● **What to produce**
Write out the forum excerpt about the field generated by a root of a rational polynomial word for word, in full.

:: Document excerpt

You're right: obvious! Thanks, I'd give you too the accepted answer, but I can't. Sorry ;) –  Surfer on the fall Jun 23 '12 at 16:45

In fact, suppose that $\alpha$ is a root of a monic polynomial with rational coefficients, $$m(x) = x^n + a_{n-1}x^{n-1}+\cdots + a_1x + a_0,\qquad a_i\in\mathbb{Q}.$$ Then $$\mathbb{Q}[\alpha]=\{p(\alpha)\mid p(x)\in\mathbb{Q}[x]\}$$ is a field. Moreover, $$\mathbb{Q}[\alpha] = \{q(\alpha)\mid q(x)\in\mathbb{Q}[x],\text{ and }q(x)=0\text{ or }\deg(q)\lt n\}.$$

(Your problem is the special case of $\alpha$ being a root of $x^2-2$).

::::
:: Data below

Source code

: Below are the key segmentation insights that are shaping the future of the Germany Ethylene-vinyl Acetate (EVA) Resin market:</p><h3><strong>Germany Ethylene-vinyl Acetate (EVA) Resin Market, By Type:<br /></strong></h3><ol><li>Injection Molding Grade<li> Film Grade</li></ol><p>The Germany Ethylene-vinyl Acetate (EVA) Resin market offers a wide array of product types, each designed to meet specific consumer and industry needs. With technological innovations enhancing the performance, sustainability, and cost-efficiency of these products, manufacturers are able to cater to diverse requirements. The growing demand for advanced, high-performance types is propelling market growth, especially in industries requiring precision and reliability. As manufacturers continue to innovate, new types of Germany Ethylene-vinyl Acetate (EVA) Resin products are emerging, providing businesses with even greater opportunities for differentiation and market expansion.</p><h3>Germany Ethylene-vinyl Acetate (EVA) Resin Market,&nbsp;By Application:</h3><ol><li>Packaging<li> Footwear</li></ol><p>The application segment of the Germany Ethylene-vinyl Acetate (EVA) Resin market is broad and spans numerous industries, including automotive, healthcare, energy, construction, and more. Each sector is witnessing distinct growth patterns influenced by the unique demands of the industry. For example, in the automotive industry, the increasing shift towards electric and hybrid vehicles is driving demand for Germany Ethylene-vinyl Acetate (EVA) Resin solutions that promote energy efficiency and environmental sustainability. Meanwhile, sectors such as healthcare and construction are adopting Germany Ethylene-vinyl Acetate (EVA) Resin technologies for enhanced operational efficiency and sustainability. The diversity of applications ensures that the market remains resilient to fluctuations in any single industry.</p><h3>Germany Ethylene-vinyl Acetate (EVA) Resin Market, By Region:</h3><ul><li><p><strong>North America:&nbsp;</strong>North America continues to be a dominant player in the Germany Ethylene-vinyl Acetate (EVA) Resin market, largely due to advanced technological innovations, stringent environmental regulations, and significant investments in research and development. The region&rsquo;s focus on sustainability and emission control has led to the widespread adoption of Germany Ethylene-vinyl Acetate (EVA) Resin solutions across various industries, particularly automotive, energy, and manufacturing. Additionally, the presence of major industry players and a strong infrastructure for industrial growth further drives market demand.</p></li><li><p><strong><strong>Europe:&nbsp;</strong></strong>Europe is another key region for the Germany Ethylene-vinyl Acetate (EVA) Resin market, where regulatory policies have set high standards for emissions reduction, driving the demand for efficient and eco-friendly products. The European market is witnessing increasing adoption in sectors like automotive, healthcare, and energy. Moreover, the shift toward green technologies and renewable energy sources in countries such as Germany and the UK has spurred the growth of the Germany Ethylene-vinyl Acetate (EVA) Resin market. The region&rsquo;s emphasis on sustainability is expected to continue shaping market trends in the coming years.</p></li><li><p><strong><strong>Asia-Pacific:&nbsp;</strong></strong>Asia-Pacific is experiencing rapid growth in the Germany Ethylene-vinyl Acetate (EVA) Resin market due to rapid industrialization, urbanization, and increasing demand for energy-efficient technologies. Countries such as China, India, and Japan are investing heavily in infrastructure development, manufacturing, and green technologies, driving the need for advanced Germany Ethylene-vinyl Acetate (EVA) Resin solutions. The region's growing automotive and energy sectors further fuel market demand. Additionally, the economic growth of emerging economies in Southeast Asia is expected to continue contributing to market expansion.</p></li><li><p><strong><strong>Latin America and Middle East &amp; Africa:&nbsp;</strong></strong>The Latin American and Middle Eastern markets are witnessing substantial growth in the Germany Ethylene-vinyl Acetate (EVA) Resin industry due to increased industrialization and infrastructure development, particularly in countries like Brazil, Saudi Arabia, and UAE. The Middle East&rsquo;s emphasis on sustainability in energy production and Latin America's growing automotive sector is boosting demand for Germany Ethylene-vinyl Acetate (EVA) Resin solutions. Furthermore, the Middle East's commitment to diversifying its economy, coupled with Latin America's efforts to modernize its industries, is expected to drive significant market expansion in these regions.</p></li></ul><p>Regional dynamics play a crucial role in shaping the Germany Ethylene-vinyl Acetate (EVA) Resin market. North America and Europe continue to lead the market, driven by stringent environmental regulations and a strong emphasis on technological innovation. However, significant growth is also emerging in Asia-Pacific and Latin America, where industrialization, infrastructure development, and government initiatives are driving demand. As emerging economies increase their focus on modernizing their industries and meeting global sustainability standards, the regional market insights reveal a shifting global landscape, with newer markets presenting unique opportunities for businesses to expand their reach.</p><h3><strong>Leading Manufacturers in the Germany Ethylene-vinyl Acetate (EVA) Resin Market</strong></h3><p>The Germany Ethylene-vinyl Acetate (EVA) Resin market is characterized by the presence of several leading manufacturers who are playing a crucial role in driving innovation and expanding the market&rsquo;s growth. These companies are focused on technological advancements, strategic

::::

● **Expected output**
You're right: obvious! Thanks, I'd give you too the accepted answer, but I can't. Sorry ;) –  Surfer on the fall Jun 23 '12 at 16:45

In fact, suppose that $\alpha$ is a root of a monic polynomial with rational coefficients, $$m(x) = x^n + a_{n-1}x^{n-1}+\cdots + a_1x + a_0,\qquad a_i\in\mathbb{Q}.$$ Then $$\mathbb{Q}[\alpha]=\{p(\alpha)\mid p(x)\in\mathbb{Q}[x]\}$$ is a field. Moreover, $$\mathbb{Q}[\alpha] = \{q(\alpha)\mid q(x)\in\mathbb{Q}[x],\text{ and }q(x)=0\text{ or }\deg(q)\lt n\}.$$

(Your problem is the special case of $\alpha$ being a root of $x^2-2$).